Disgraced R&B singer R. Kelly is appealing one of his two federal convictions – his September 2021 guilty verdicts on sex trafficking and racketeering charges in New York – and is seeking a reversal of that conviction or a new trial, court documents show.
In a brief filed Wednesday, the singer’s attorneys argue at least four seated jurors in the New York case were already familiar with the sex trafficking accusations raised against R. Kelly prior to trial, with some having seen a documentary series about him.
“Numerous seated jurors were either familiar with accusations that Defendant had a history of sexually abusing underage girls, had previously faced legal problems, and/or had seen the highly unflattering docuseries, Surviving R. Kelly, in which several government witnesses had appeared,” the brief said.
“Defense counsel did not move to disqualify jurors who admitted they had prejudged Defendant’s guilt or had gathered knowledge about the case from other sources,” it added.
“Kelly was sentenced to 30 years in prison in a New York federal court after a jury convicted him of nine counts, including one charge of racketeering and eight counts of violations of the Mann Act, a sex trafficking law.

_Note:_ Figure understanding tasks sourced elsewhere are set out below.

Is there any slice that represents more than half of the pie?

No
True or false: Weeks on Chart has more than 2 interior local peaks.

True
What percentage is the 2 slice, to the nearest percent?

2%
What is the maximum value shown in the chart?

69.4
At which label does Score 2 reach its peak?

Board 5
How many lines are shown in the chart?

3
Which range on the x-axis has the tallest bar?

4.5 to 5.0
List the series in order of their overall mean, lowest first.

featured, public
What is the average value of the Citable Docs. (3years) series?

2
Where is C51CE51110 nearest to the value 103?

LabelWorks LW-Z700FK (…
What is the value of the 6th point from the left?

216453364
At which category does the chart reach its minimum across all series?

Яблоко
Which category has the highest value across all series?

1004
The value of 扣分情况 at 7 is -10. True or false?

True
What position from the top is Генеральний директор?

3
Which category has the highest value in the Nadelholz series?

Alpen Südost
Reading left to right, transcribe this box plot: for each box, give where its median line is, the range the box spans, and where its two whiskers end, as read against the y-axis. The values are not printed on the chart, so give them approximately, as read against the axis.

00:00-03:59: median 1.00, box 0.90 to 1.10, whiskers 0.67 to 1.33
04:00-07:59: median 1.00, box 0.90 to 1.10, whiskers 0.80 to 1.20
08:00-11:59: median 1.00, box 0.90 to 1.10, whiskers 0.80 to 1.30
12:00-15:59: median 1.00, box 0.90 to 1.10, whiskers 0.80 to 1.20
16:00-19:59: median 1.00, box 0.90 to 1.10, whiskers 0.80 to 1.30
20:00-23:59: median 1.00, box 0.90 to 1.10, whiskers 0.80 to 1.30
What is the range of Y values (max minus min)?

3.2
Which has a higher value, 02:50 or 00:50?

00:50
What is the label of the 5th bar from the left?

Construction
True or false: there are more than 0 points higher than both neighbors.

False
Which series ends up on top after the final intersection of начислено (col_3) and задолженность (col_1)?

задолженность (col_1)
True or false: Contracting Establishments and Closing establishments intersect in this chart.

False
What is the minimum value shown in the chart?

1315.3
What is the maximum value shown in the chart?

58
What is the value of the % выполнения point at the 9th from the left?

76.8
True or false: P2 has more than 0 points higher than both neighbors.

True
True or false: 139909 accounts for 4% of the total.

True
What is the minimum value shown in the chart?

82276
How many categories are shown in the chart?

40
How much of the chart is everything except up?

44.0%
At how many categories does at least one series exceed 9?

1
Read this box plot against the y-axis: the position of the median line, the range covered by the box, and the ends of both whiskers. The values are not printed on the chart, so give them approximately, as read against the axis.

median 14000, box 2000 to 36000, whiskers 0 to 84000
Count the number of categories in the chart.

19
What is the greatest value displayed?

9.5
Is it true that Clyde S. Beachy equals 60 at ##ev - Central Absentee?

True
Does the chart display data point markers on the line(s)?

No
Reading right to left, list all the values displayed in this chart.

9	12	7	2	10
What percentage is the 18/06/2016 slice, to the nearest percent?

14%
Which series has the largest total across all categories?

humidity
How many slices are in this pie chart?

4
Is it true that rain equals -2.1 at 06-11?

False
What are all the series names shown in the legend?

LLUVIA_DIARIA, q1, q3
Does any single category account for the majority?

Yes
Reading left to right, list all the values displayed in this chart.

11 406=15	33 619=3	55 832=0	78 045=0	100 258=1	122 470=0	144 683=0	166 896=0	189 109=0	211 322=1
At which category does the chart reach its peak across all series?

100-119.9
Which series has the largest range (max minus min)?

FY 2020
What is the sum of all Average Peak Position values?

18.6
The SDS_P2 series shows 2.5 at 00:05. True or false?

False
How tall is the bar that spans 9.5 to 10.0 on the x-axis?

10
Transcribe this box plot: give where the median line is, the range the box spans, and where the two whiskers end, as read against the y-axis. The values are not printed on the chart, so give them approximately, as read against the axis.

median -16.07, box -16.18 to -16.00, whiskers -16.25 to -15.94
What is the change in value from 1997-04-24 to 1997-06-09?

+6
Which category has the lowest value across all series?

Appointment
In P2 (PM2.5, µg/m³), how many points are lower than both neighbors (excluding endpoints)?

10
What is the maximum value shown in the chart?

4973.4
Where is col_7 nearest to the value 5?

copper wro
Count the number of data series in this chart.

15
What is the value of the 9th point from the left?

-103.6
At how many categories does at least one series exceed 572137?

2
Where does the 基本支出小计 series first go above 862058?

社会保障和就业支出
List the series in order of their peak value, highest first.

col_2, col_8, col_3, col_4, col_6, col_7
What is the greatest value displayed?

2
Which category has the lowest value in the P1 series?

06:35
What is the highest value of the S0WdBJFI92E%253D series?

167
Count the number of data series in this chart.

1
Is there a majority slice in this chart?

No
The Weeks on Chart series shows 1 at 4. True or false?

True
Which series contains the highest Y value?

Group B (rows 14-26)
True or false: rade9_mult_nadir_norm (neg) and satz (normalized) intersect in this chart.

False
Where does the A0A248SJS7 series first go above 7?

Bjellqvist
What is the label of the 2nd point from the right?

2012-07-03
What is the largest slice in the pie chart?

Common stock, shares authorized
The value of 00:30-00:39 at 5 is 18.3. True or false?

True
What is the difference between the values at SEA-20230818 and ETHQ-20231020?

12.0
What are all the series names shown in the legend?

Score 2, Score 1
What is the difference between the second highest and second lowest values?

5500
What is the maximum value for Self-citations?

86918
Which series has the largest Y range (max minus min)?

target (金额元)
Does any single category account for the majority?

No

Prosecutors from the Eastern District of New York accused Kelly of using his status as a celebrity and a “network of people at his disposal to target girls, boys and young women for his own sexual gratification.”
Separately, R. Kelly earlier this year was sentenced to 20 years in prison in a Chicago federal courtroom following a 2022 conviction on charges of child pornography and enticement of a minor.
In their brief filed in the New York case this week, R. Kelly’s attorneys described his federal racketeering charge as “absurdly remote,” saying it aimed to prosecute him for “alleged misdeeds going back decades without pesky statutes of limitations obstacles.”
The federal statute under which R. Kelly was charged requires proof of an ongoing criminal enterprise. His attorneys allege the prosecution failed to show there was a “collective of individuals who shared any common purpose other than to promote” R. Kelly’s music.
“The government brought a (racketeering) prosecution against Defendant, not to remedy widespread criminal activity of an enterprise, but to punish one man whose alleged crimes could no longer be prosecuted by state and local agencies,” the brief says.
The attorneys also argue prosecutors “swamped the jury with excessive other bad act evidence” that should not have been allowed in the trial, including medical documents that detail R. Kelly’s contraction and transmission of sexually transmitted diseases; his alleged mistreatment of employees; audio in which he allegedly both verbally and physically assaulted his girlfriend, which they allege was unrelated to the case; and “audio and video-recordings of this conduct with women and men, some of whom never testified.”
After R. Kelly’s sentencing, the government seized nearly $28,000 from his trust account. He also was ordered to pay more than $360,000 in restitution to two separate women who alleged they had contracted herpes from him.
The singer’s attorneys are also seeking to vacate those orders and return the funds confiscated from his trust account.